Ein hochrangiger Mitarbeiter der US-Regierung gab vor Journalisten zudem weitere Bedingungen des Abkommens bekannt. Demnach ermöglicht dieses der israelischen Armee zunächst, ihre Stellungen im Libanon zu halten, während die die libanesische Armee und Sicherheitsbehörden mit der Entsendung von Kräften in den Süden beginnen. So solle vermieden werden, dass ein Machtvakuum entstehe, das die Hisbollah oder andere Organisationen ausnutzen könnten.
Erstmals seit Inkrafttreten der Waffenruhe äußerte sich Hisbollah-Chef Kassem in einer Rede. Er verkünde "offiziell und klar, dass wir vor einem großen Sieg stehen, der den vom Juli 2006 übertrifft", sagte Kassem in der aufgezeichneten Ansprache, die am Freitag veröffentlicht wurde. Kassem bezog sich damit auf den Libanon-Krieg von 2006, in dem sich Israel und die Hisbollah bekämpft hatten.

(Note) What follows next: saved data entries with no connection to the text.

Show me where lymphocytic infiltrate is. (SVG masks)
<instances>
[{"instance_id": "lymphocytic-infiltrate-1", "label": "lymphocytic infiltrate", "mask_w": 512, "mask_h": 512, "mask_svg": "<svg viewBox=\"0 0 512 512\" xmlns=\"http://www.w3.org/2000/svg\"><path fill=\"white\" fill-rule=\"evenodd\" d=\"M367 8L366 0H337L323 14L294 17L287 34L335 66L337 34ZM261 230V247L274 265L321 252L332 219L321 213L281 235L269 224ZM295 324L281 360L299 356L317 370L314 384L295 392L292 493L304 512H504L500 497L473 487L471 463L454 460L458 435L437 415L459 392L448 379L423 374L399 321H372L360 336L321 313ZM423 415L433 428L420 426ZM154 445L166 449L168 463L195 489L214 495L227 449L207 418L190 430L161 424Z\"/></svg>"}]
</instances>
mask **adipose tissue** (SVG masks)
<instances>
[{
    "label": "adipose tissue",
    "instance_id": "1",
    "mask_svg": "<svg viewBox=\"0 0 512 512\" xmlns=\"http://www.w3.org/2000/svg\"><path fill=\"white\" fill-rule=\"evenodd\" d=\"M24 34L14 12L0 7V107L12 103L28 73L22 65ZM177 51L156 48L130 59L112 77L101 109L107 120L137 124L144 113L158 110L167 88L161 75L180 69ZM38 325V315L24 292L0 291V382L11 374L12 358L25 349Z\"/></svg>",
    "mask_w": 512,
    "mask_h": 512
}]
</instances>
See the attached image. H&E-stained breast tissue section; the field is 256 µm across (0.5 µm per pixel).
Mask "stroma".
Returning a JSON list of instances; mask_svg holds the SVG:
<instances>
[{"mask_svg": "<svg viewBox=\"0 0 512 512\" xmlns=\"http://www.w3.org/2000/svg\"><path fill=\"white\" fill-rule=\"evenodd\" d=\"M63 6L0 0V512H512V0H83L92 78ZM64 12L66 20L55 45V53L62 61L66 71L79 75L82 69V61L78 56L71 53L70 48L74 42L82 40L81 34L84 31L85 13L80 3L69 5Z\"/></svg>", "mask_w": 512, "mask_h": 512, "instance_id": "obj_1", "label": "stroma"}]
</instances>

"Wir haben gesiegt, weil wir den Feind daran gehindert haben, die Hisbollah zu zerstören und den Widerstand auszulöschen oder zu schwächen", sagte Kassem zu dem jüngsten Konflikt mit Israel. Kassems Vorgänger Hassan Nasrallah war Ende September nach Jahrzehnten an der Spitze der Hisbollah bei einem israelischen Luftangriff in der libanesischen Hauptstadt Beirut getötet worden.
Kassem verpflichtete sich in seiner Rede dazu, auf "hohem Niveau" mit der libanesischen Armee zusammenzuarbeiten, um die Vorgaben des Abkommens umzusetzen. Es seien keine "Probleme oder ein Konflikt" mit der Armee zu erwarten.
Zudem kündigte Kassem an, die Unterstützung der Hisbollah für die Palästinenser werde "nicht aufhören und mit anderen Mitteln fortgeführt". Nähere Ausführungen machte er dazu nicht.
Nach dem Großangriff der Hamas auf Israel am 7. Oktober 2023 hatte die mit der islamistischen Palästinenserorganisation verbündete Hisbollah mit regelmäßigen Raketenangriffen vom Süden des Libanon aus eine zweite Front gegen Israel eröffnet. Als Reaktion beschoss Israel Hisbollah-Ziele im Nachbarland. Seit September verstärkte die israelische Armee ihre Angriffe deutlich, zudem startete sie Ende September Bodeneinsätze im Süden des Libanon.
Israel hatte zuvor im Sommer 2006 einen verlustreichen Krieg gegen die Hisbollah geführt. In der Folge war die UN-Resolution 1701 verabschiedet worden. Diese sieht unter anderem vor, dass im Grenzgebiet zu Israel lediglich Truppen der UN-Mission Unifil und der libanesischen Armee eingesetzt werden. Die pro-iranische Hisbollah-Miliz blieb ungeachtet dessen in dem Gebiet.